OpenStack Compute (nova)

Comment 15 for bug 1896463

Revision history for this message

Balazs Gibizer (balazs-gibizer) wrote on 2020-09-30:

#15

I did some analysis about the other move operations to see if they are affected by the same issue.

During cold migrate and resize the instance.host is set to the dest host when the instance reaches the VERIFY_RESIZE state. At this point the migration is set to 'finished' but finished is not an end state of the migration. A migration in finished state still considered in progress by the resource tracker. Later when the resize is confirmed (or reverted) then the migration status is put to 'confirmed' ('reverted') and this is an end state. So a simple delay in the resource tracker is not enough to trigger the race. A long enough delay is needed in the RT that allows the user to actually confirm the migration by hand. Or the automatic confirmation task to be configured and actually run. This makes the race pretty unlikely.

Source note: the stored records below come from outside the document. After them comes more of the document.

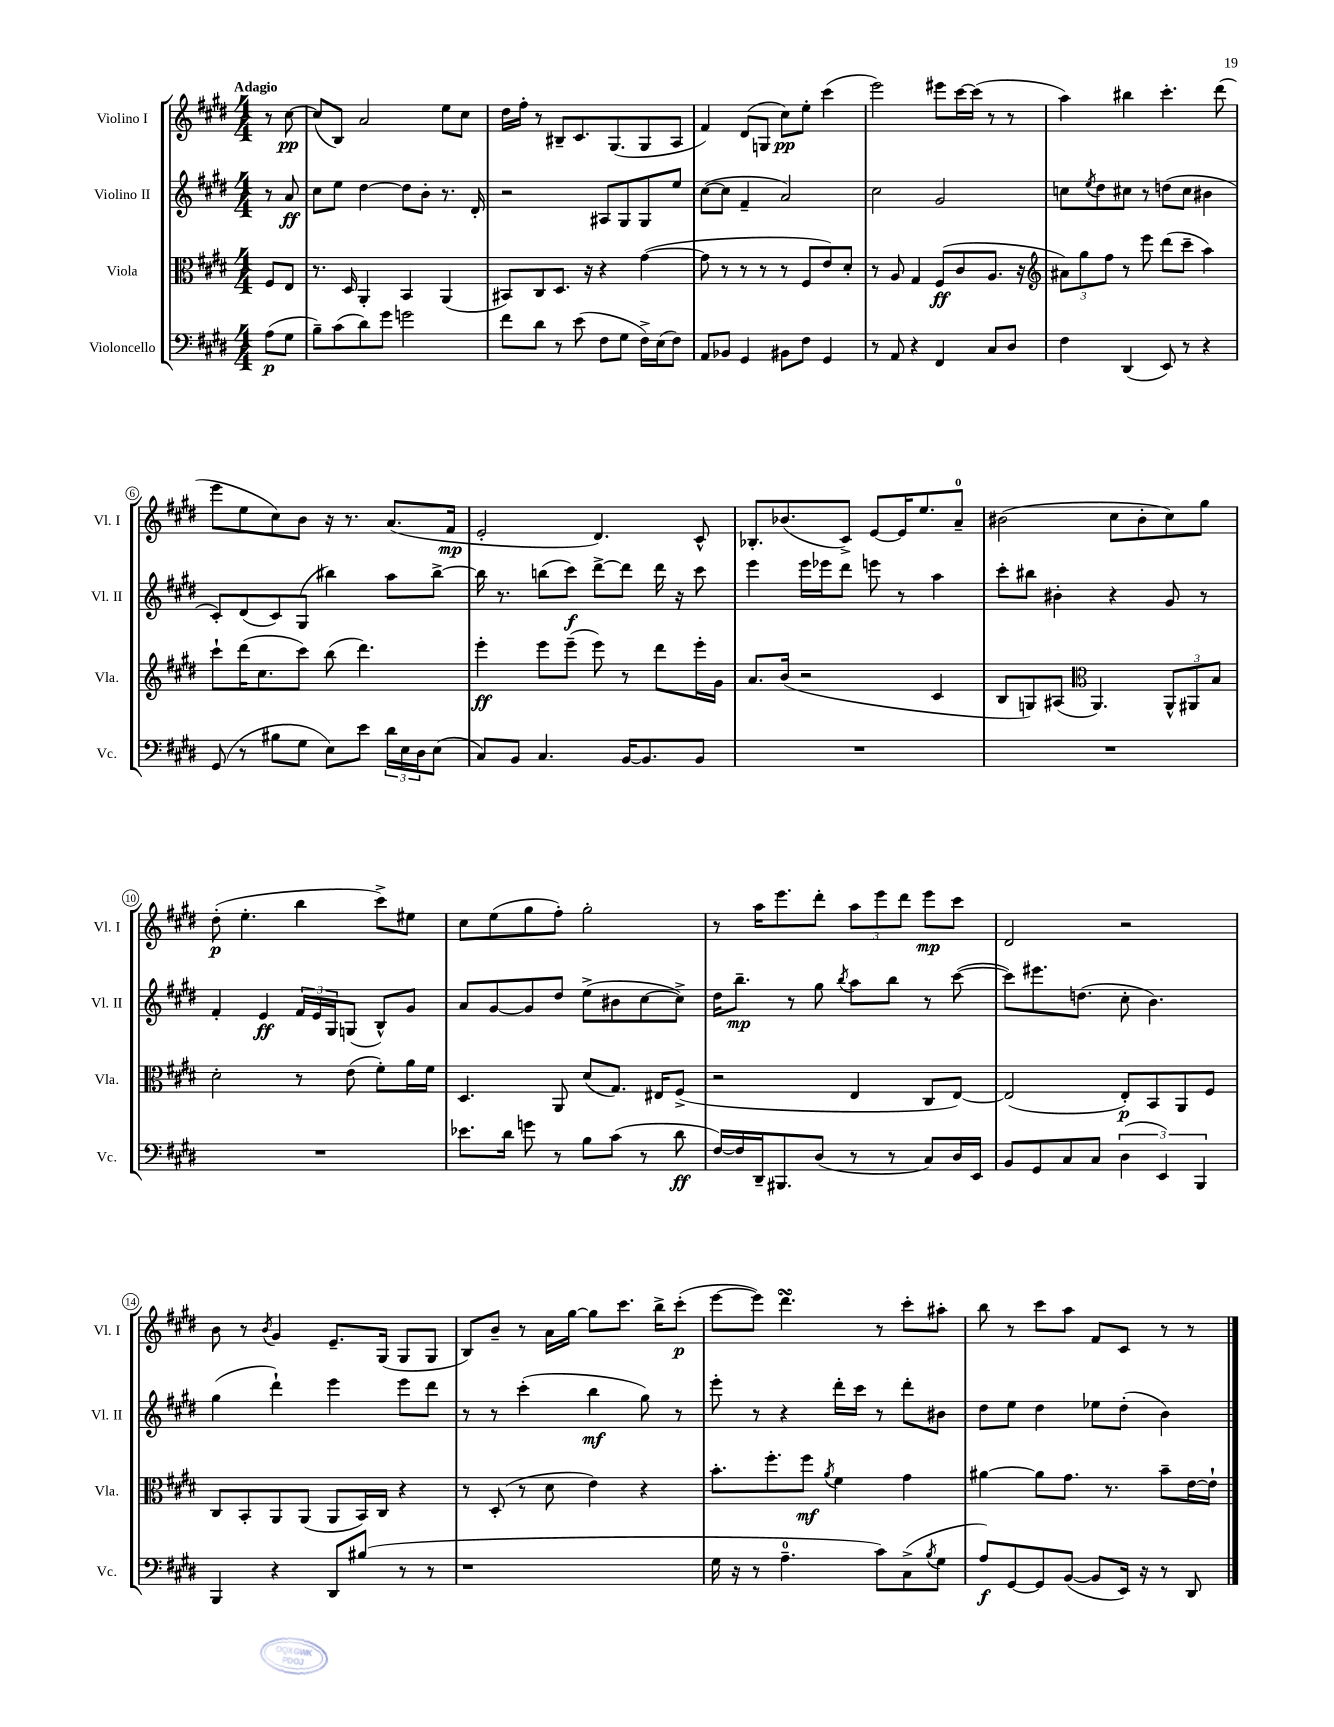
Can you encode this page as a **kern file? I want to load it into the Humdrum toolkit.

**kern	**kern	**kern	**kern
*staff4	*staff3	*staff2	*staff1
*clefF4	*clefC3	*clefG2	*clefG2
*k[f#c#g#d#]	*k[f#c#g#d#]	*k[f#c#g#d#]	*k[f#c#g#d#]
*M4/4	*M4/4	*M4/4	*M4/4
(8A	8F#	8r	8r
8G#	8E	8a	[8cc#
=	=	=	=
8B~)	8.r	8cc#	(8cc#]
(8c#	.	8ee	8B)
.	16D#	.	.
8d#)	4AA'	[4dd#	2a
8g#	.	.	.
2g	4BB	8dd#]	.
.	.	8b'	.
.	(4AA	8.r	8ee
.	.	.	8cc#
.	.	16d#'	.
=	=	=	=
8f#	8BB#)	2r	16dd#
.	.	.	16ff#'
8d#	8C#	.	8r
8r	8.D#	.	8B#~
(8e	.	.	8.c#
.	16r	.	.
8F#	4r	8A#	.
.	.	.	(8.G#
8G#	.	8G#	.
16F#^)	([4g#	8G#	8G#
(16E	.	.	.
8F#)	.	8ee	8A
=	=	=	=
8AA	8g#]	([8cc#	4f#)
8BB-	8r	8cc#]	.
4GG#	8r	4f#~	(8d#
.	8r	.	8G
8BB#	8r	2a)	8cc#)
8F#	8F#	.	8ee'
4GG#	8e)	.	(4ccc#
.	8d#'	.	.
=	=	=	=
8r	8r	2cc#	2eee)
8AA	8A	.	.
4r	4G#	.	.
4FF#	(8F#	2g#	8eee#
.	8c#	.	[16ccc#
.	.	.	(16ccc#]
8C#	8.A	.	8r
8D#	.	.	8r
.	16r	.	.
=	=	=	=
*	*clefG2	*	*
4F#	12a#)	8cc	4aa)
.	12gg#	.	.
.	.	8qee	.
.	.	8dd#	.
.	12ff#	.	.
(4DD#	8r	8cc#	4bb#
.	8eee	8r	.
8EE)	(8ddd#	(8dd	4.ccc#'
8r	8ccc#~	8cc#	.
4r	4aa)	4b#	.
.	.	.	(8ddd#
=	=	=	=
(8GG#	8ccc#`	8c#')	8eee
8r	(16ddd#	(8d#	8ee
.	8.cc#	.	.
8B#	.	8c#)	8cc#)
8G#	8ccc#)	(8G#	8b
8E)	(8bb	4bb#)	16r
.	.	.	8.r
8e	4.ddd#)	.	.
24d#	.	8aa	(8.a
24E	.	.	.
24D#	.	.	.
(8E	.	[8bb#^	.
.	.	.	16f#
=	=	=	=
8C#)	4eee'	16bb#]	2e'
.	.	8.r	.
8BB	.	.	.
4.C#	8eee	(8bb	.
.	(8eee~	8ccc#)	.
.	8eee)	[8ddd#^	4.d#)
[16BB	8r	8ddd#]	.
8.BB]	.	.	.
.	8ddd#	16ddd#	.
.	.	16r	.
8BB	16eee'	8ccc#	8c#^^
.	16g#	.	.
=	=	=	=
1r	8.a	4eee	8.B-'
.	(16b	.	(8.b-
.	2r	16eee	.
.	.	16eee-	.
.	.	8ddd#	8c#^)
.	.	8eee	[8e
.	.	8r	16e]
.	.	.	8.ee
.	4c#	4aa	.
.	.	.	8a~
=	=	=	=
1r	8B	8ccc#'	(2b#
.	8G)	8bb#	.
.	(8A#	4b#'	.
*	*clefC3	*	*
.	4.AA)	.	.
.	.	4r	8cc#
.	.	.	8b#'
.	12AA^^	8g#	8cc#)
.	12AA#	.	.
.	.	8r	8gg#
.	12B	.	.
=	=	=	=
1r	2d#'	4f#'	(8dd#'
.	.	.	4.ee'
.	.	4e	.
.	8r	24f#	4bb
.	.	24e	.
.	.	24G#	.
.	(8e	(8G	.
.	8f#')	8B^^)	8ccc#^)
.	16a	8g#	8ee#
.	16f#	.	.
=	=	=	=
8.e-	4.D#	8a	8cc#
.	.	[8g#	(8ee
16d#	.	.	.
8g	.	8g#]	8gg#
8r	8AA	8dd#	8ff#')
8B	(8d#	(8ee^	2gg#'
(8c#	8.G#)	8b#	.
8r	.	[8cc#	.
.	16E#	.	.
8d#	(8F#^	8cc#^])	.
=	=	=	=
[16F#)	2r	16dd#	8r
16F#]	.	8.bb~	.
16DD#~	.	.	16aa
8.BBB#	.	.	8.eee
.	.	8r	.
(8D#	.	8gg#	8ddd#'
.	.	8qbb	.
8r	4E	8aa	12aa
.	.	.	12eee
8r	.	8bb	.
.	.	.	12ddd#
8C#)	8C#	8r	8eee
16D#	[8E)	([8ccc#	8ccc#
16EE	.	.	.
=	=	=	=
8BB	(2E]	8ccc#])	2d#
8GG#	.	8.eee#	.
8C#	.	.	.
.	.	(8.dd	.
8C#	.	.	.
(6D#	8E')	8cc#'	2r
.	8BB	4.b)	.
6EE)	.	.	.
.	8AA	.	.
6BBB	.	.	.
.	8F#	.	.
=	=	=	=
4BBB	8C#	(4gg#	8b
.	8BB'	.	8r
.	.	.	8qb
4r	8AA	4ddd#`)	4g#
.	(8AA	.	.
8DD#	8AA	4eee	8.e~
(8B#	16BB)	.	.
.	16C#	.	(16G#
8r	4r	8eee	8G#
8r	.	8ddd#	8G#
=	=	=	=
1r	8r	8r	8B)
.	(8D#'	8r	8b~
.	8r	(4ccc#'	8r
.	8d#	.	16a
.	.	.	[16gg#
.	4e)	4bb	8gg#]
.	.	.	8.ccc#
.	4r	8gg#)	.
.	.	.	16bb^
.	.	8r	(8ccc#'
=	=	=	=
16G#	8.b'	8eee'	[8eee
16r	.	.	.
8r	.	8r	8eee])
.	8.ff#'	.	.
4.A~	.	4r	4.ddd#
.	8ff#	.	.
.	8qa	.	.
.	4f#	16ddd#'	.
.	.	16ccc#	.
8c#)	.	8r	8r
(8C#^	4g#	8ddd#'	8ccc#'
8qB	.	.	.
8G#	.	8b#	8aa#'
=	=	=	=
8A)	[4a#	8dd#	8bb
[8GG#	.	8ee	8r
8GG#]	8a#]	4dd#	8ccc#
([8BB	8.g#	.	8aa
8BB]	.	8ee-	8f#
.	8.r	.	.
16EE)	.	(8dd#'	8c#
16r	.	.	.
8r	8b~	4b)	8r
8DD#	[16e	.	8r
.	16e`]	.	.
==	==	==	==
*-	*-	*-	*-
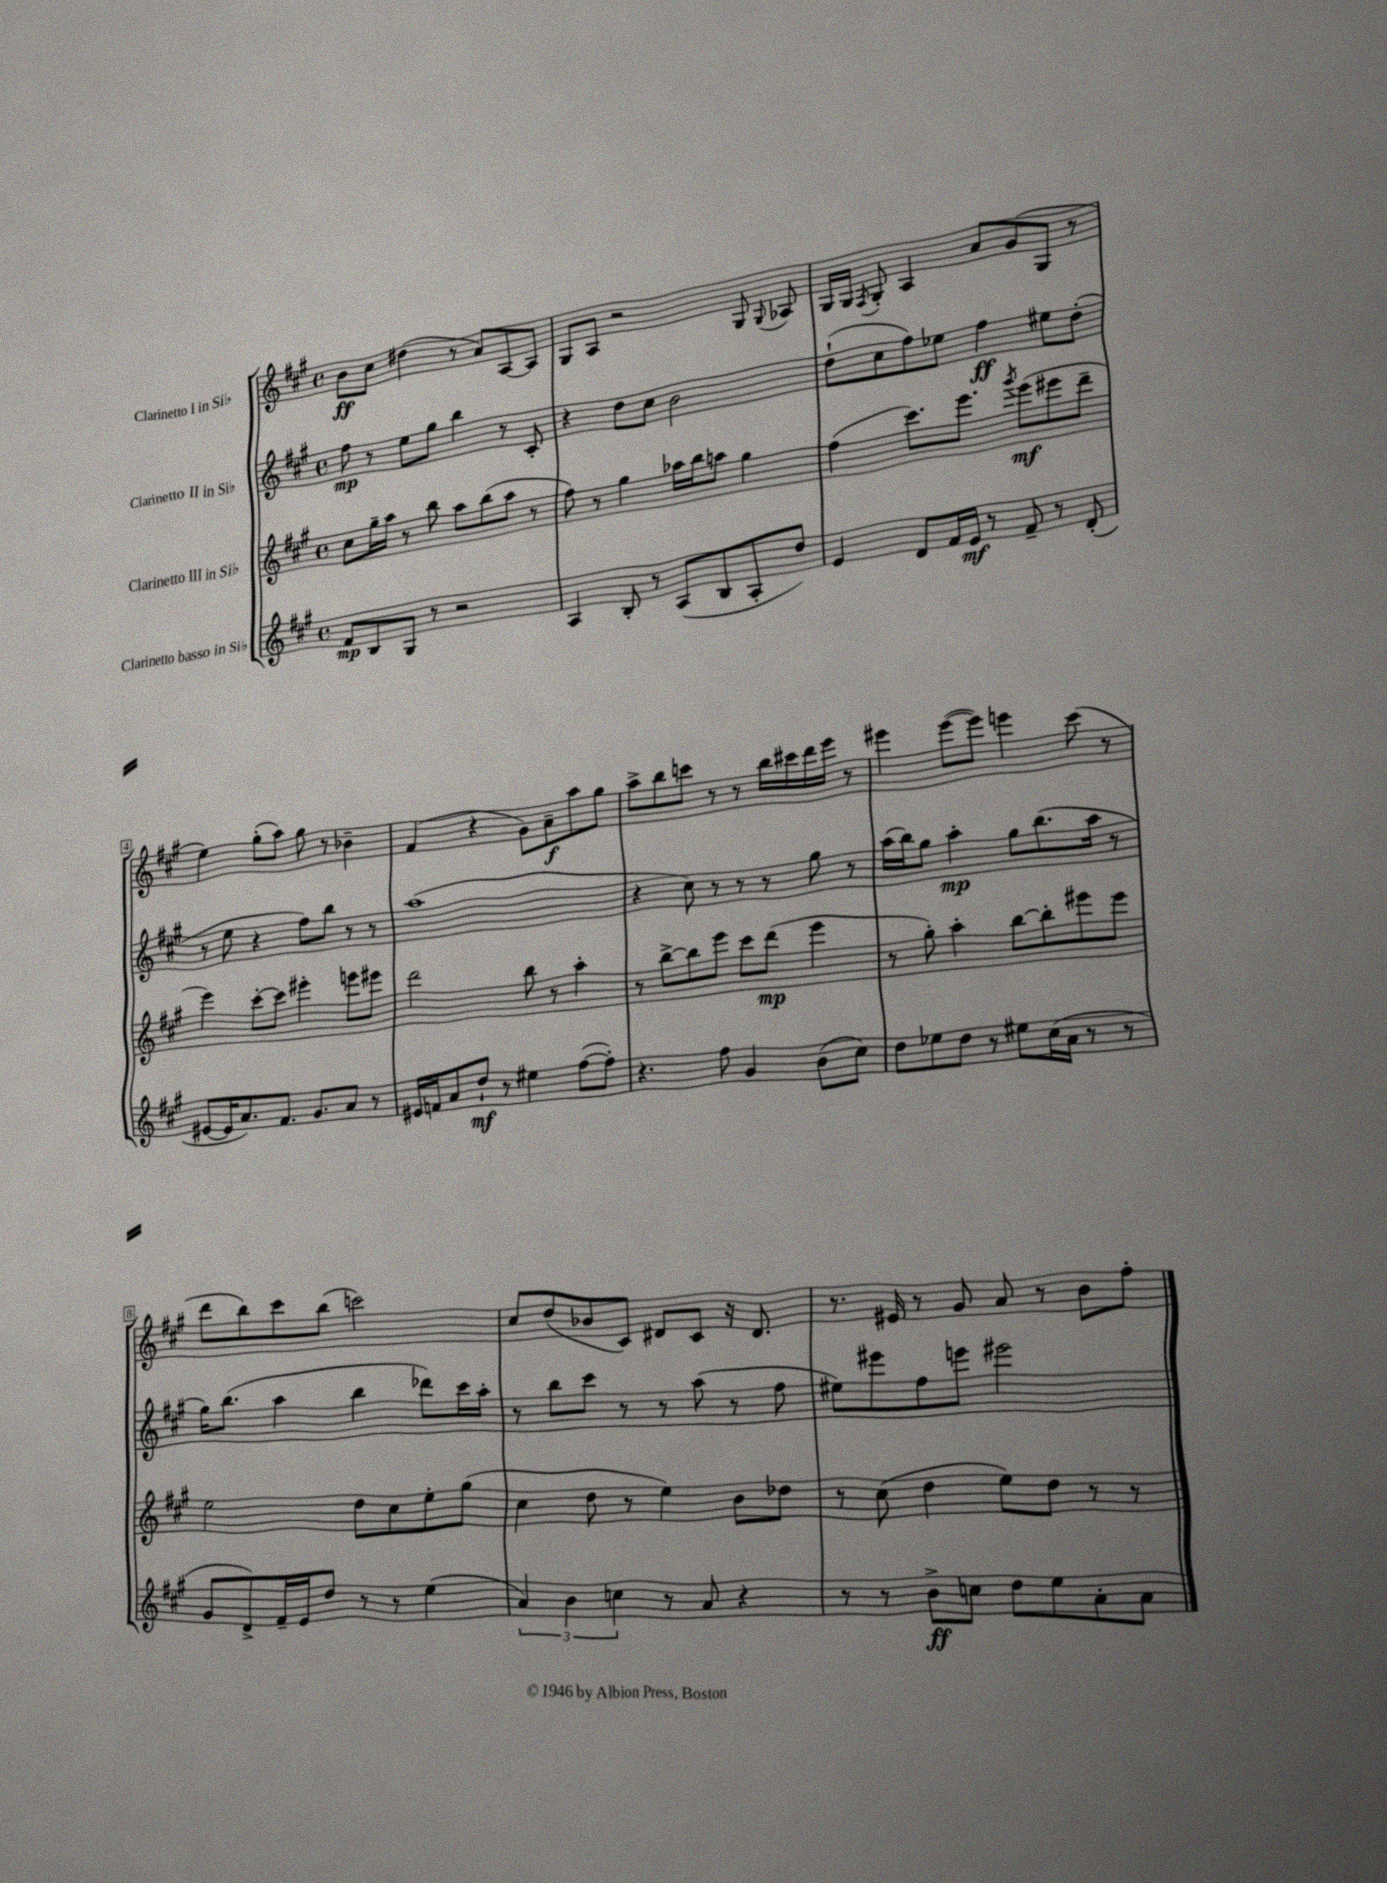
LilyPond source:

<<
\new StaffGroup <<
\new Staff = "s0" \with { instrumentName = "Clarinetto I in Sib" } {
    \clef treble \key a \major \defaultTimeSignature \time 4/4
    \autoBeamOff b'8[\ff cis''8] dis''4( r8 a'8[) a8~ a8] |
    gis8[ a8] r2 gis8 \appoggiatura { gis8 } aes8 |
    gis16[ gis16] \acciaccatura { fis8 } gis8-. a4 a'8[ gis'8( gis8] r8 |
    e''4) gis''8[-.( a''8]) gis''8 r8 bes'4-- |
    fis'4( r4 gis'8[) a'8--\f a''8 gis''8] |
    a''8[-> b''8 c'''8] r8 r8 b''16[ cis'''16 d'''16 e'''16] r8 |
    eis'''4 eis'''8[~( eis'''8]) e'''4 cis'''8( r8 |
    d'''8[ b''8) cis'''8 b''8]( c'''2) |
    cis''8[ d''8( bes'8 cis'8]) dis'8[ cis'8] r16 dis'8. |
    r8. eis'16 r8 gis'8 a'8 r8 b'8[ fis''8]-. \bar "|." |
}
\new Staff = "s1" \with { instrumentName = "Clarinetto II in Sib" } {
    \clef treble \key a \major \defaultTimeSignature \time 4/4
    \autoBeamOff fis''8\mp r8 e''8[ gis''8] b''4 r8 cis'8-. |
    r4 d''8[ cis''8] b'2 |
    d''8[-!( cis''8 fis''8) ees''8] fis''4\ff eis''8[ d''8]-.( |
    r8 e''8 r4 fis''8[) b''8] r8 r8 |
    a''1( |
    r4 cis''8) r8 r8 r8 gis''8 r8 |
    a''16[( b''16) gis''8] a''4-.\mp gis''8[ b''8.( a''16] r8 |
    gis''16[) b''8.]( a''4 b''4 des'''8[) cis'''16 a''16]-. |
    r8 b''8[ cis'''8] r8 r8 a''8( r8 fis''8 |
    eis''8[) eis'''8 fis''8 e'''8] eis'''2 \bar "|." |
}
\new Staff = "s2" \with { instrumentName = "Clarinetto III in Sib" } {
    \clef treble \key a \major \defaultTimeSignature \time 4/4
    \autoBeamOff cis''8[ gis''16-- a''16] r8 b''8 a''8[ b''8( a''8] r8 |
    fis''8) r8 gis''4 aes''16[ b''16 a''8] gis''4 |
    fis''4( cis'''8.[) e'''8.] \acciaccatura { gis'''8 } e'''8[\mf( eis'''8 d'''8]-- |
    e'''4) cis'''8[~-. cis'''8] eis'''4-. e'''8[ eis'''8] |
    d'''2 b''8 r8 a''4-. |
    r8 b''8[~-> b''8 e'''8] cis'''8[ d'''8]\mp( e'''4 |
    r8 gis''8-.) a''4-. b''8[~ b''8-. eis'''8 eis'''8] |
    e''2 d''8[ cis''8 e''8-. gis''8]( |
    cis''4 d''8 r8 e''4) b'8[ des''8] |
    r8 cis''8( d''4 e''8[) d''8] r8 r8 \bar "|." |
}
\new Staff = "s3" \with { instrumentName = "Clarinetto basso in Sib" } {
    \clef treble \key a \major \defaultTimeSignature \time 4/4
    \autoBeamOff fis'8[\mp b8 gis8] r8 r2 |
    a4 b8-. r8 a8[( b8 a8-. d''8]) |
    e'4 d'8[ fis'16 e'16]\mf r8 fis'8-- r8 d'8-.( |
    eis'8[~ eis'16 a'8.) fis'8.] gis'8.[ a'8] r8 |
    eis'16[ f'16 a'8 d''8]-!\mf r8 eis''4 fis''8[~( fis''8]-.) |
    r4. fis''8 gis'4 b'8[( cis''8]) |
    d''8[ ees''8 d''8] r8 eis''8[ cis''16( a'16] r8 r8 |
    gis'8[ d'8->) fis'16-- e'16 d''8] r8 r8 e''4( |
    \tuplet 3/2 { a'4) b'4 c''4 } r8 a'8 r4 |
    r8 r8 b'8[->\ff c''8] d''8[ e''8 a'8-. a'8] \bar "|." |
}
>>
>>
\layout { \context { \Score \override BarNumber.stencil = #(make-stencil-boxer 0.1 0.3 ly:text-interface::print) } }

In case of live migration the process is a lot more complex. There is multiple steps in the live migration process that grabs the COMPUTE_RESOURCE_SEMAPHORE in the resource tracker (e.g. the PCI claim) so simply starting and then slowing down the update_available_resources task in the resource tracker does not work as a reproduction. I gave up on trying to reproduce the same problem but I'm not convinced that such fault does not exist for live migration. A reproduction should trigger a periodic task after the last COMPUTE_RESOURCE_SEMAPHORE grabbing live migration step but before the live migration finishes.

The unshelve (after shelve offload) is not affected by the bug as it uses the same instance_claim as the boot process. the instance_claim will set the instance.host under the COMPUTE_RESOURCE_SEMAPHORE lock so there is no chance for an overlapping update_available_resource periodic run.